Quero com isto dizer, que é pacífico e aceite entre gente bem formada, que os animais em respeito à sua idiossincrasia e atávico instinto, assumam comportamentos lesivos ao homem, até porque sabemos antecipadamente os riscos que corremos ao enfrentá-los. Que vos diga que na minha prática clínica já tenho sido brindado com uns bons sustos, e assumo que a culpa é exclusivamente minha, ou porque confiei, ou porque negligenciei, ou até porque me transmitiram informações erróneas em que com alguma dose de ingenuidade acreditei.

É óbvio, que não é por acaso que profissionalmente me dediquei aos denominados grandes animais; quando frequentava os bancos da Escola Veterinária, bem cedo me apercebi que o problema do cãozinho e do gatinho muitas vezes não residia no pobre bicho, mas no seu dono(a), e confesso que não tenho saco. Em regra, malgrado as alterações de saúde dos animais existam, ao demandarem a consulta, os proprietários transferem para os animais os seus próprios problemas, e, é difícil filtrar o que dizem. O dono cardíaco imagina sintomas do foro para o seu cão, o diabético faz o mesmo e por aí fora; não raro necessitamos de um questionário contraditório para apurar a verdade, um pouco como os pediatras são obrigados a fazer para se livrarem da “sabia” opinião de algumas avós.

Importa também que se considerem as questões do foro puramente afectivo, e posso-vos garantir que é um caso muito sério, quando por exemplo, um clínico se vê obrigado a recomendar um abate. Na clientela dos grandes animais é muito mais lógica a aceitabilidade do desaire, mesmo quando existem em relação ao animal boas doses de afecto, como frequentemente ocorre com os proprietários de cavalos.

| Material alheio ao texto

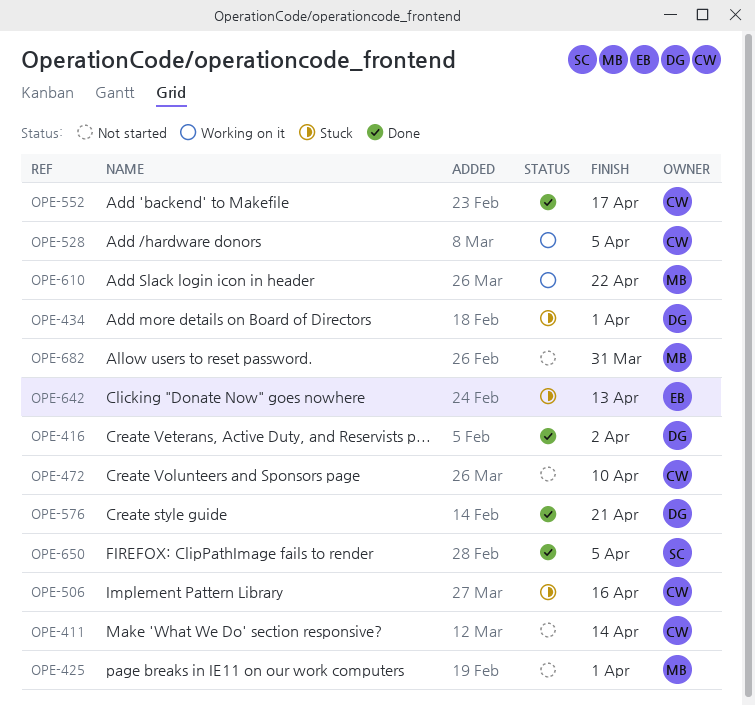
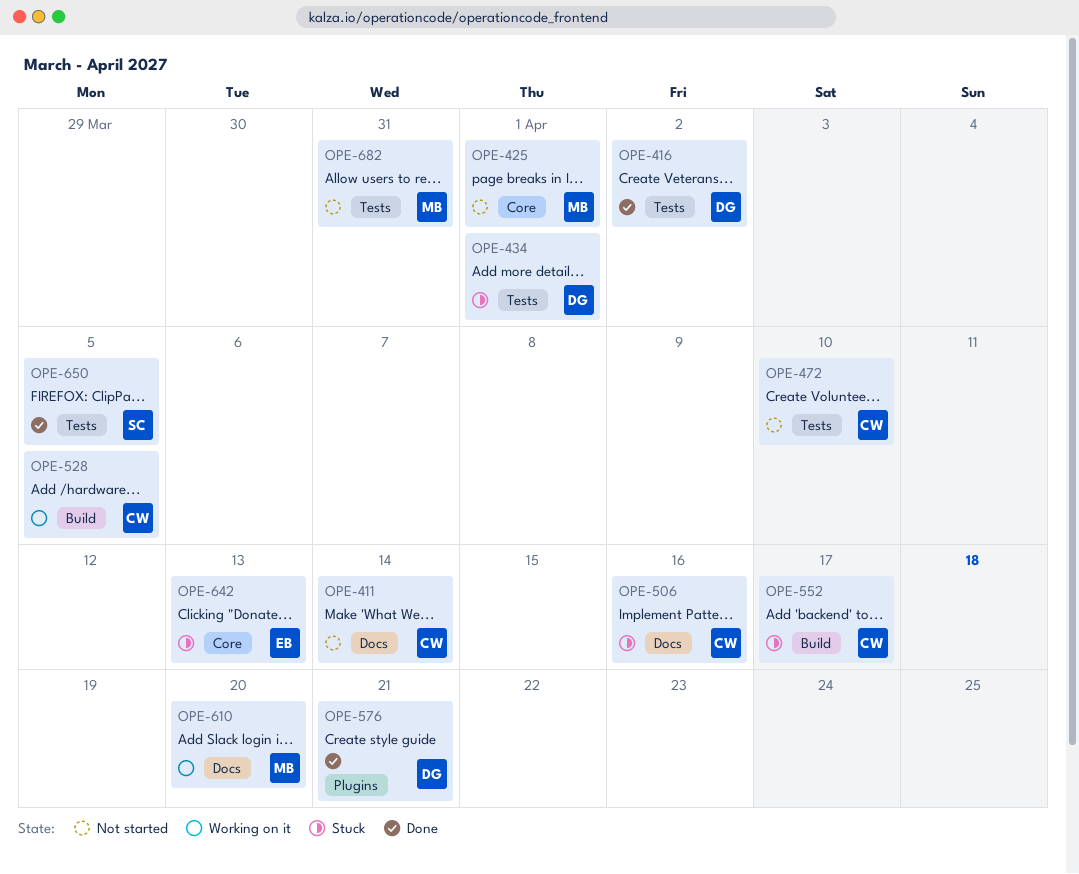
OPE-552, status: Done -> Stuck
OPE-610, due: Apr 22 -> Apr 20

Isto acontece assim, porque para com os grandes animais raro existem transferências de sentimentos, ao invés do que acontece com a posse dos pequenos, os chamados animais de companhia, em que frequentemente de forma doentia, por vezes nem sabemos quem é quem, tal transferência existe apesar dos possuidores serem de vários tipos.

O rural em regra é o mais racional dos donos, mas na fauna urbana de proprietários as coisas complicam-se. Desde a velhota para quem o animal é mesmo companhia (e substituto de carinhos de família) ao proprietário novo rico para quem é importante o animal de “boa marca” e que considera que um “cuidado com o cão” afixado no portão da casa nova lhe reforça o estatuto, ele há de tudo.

É esta última camada e seus seguidores e acólitos que constitui o maior problema, visto que o que lhes dá gozo possuir, é o bicho que de imediato possibilite se veja que custou uns bons cifrões, e acontece que alimentar tal procura tem justificado os mais inefandos erros. Produz-se para a moda, e a moda agora são as feras. Tantos são os cães de ataque que por aí andam, armas mortíferas sem patilha de segurança, que devia ser obrigatório, em analogia com o que se passa com as armas, que os donos possuíssem licença de uso e porte de cão.

A sociabilidade dos cães é coisa que traduz a personalidade dos donos, e mesmo os cães que são geneticamente perigosos se podem revelar bons amigos, se para tanto forem educados. Mas não, que gozo é que um palerma pode ter em andar a passear uma fera que não meta medo a ninguém?

Quando passeiam têm que se sentir os donos do cão e os donos do mundo, têm que justificar em impância o custo das latas de alimento que carregam do supermercado para casa, que aquilo pesa que se farta; ora essa, o que é bom e está a dar, é andar por aí a curtir os medos alheios, que enquanto tal acontece talvez se esqueçam os próprios. Interessa parecer importante via cão, e é claro que cada um escolhe para parecer as vias porque melhor se sente a andar.

Enfim, é lá com eles, e só é pena que as consequências sejam sentidas por terceiros. Há pouco noticiavam os jornais que um Pitt Bull tinha de tal maneira amarfanhado o pescoço do dono, um jovem de vinte e tal anos, que o matou. Coisas de família, embora lamentáveis, que lamentabilíssimas seriam se acaso o morto fosse uma infeliz e desprevenida visita.

Nada acontece por acaso, e assim sendo, juro–vos sob palavra de honra, que estou farto de ver maus comportamentos aos donos de tais cães. Palavra que mereciam um açaime.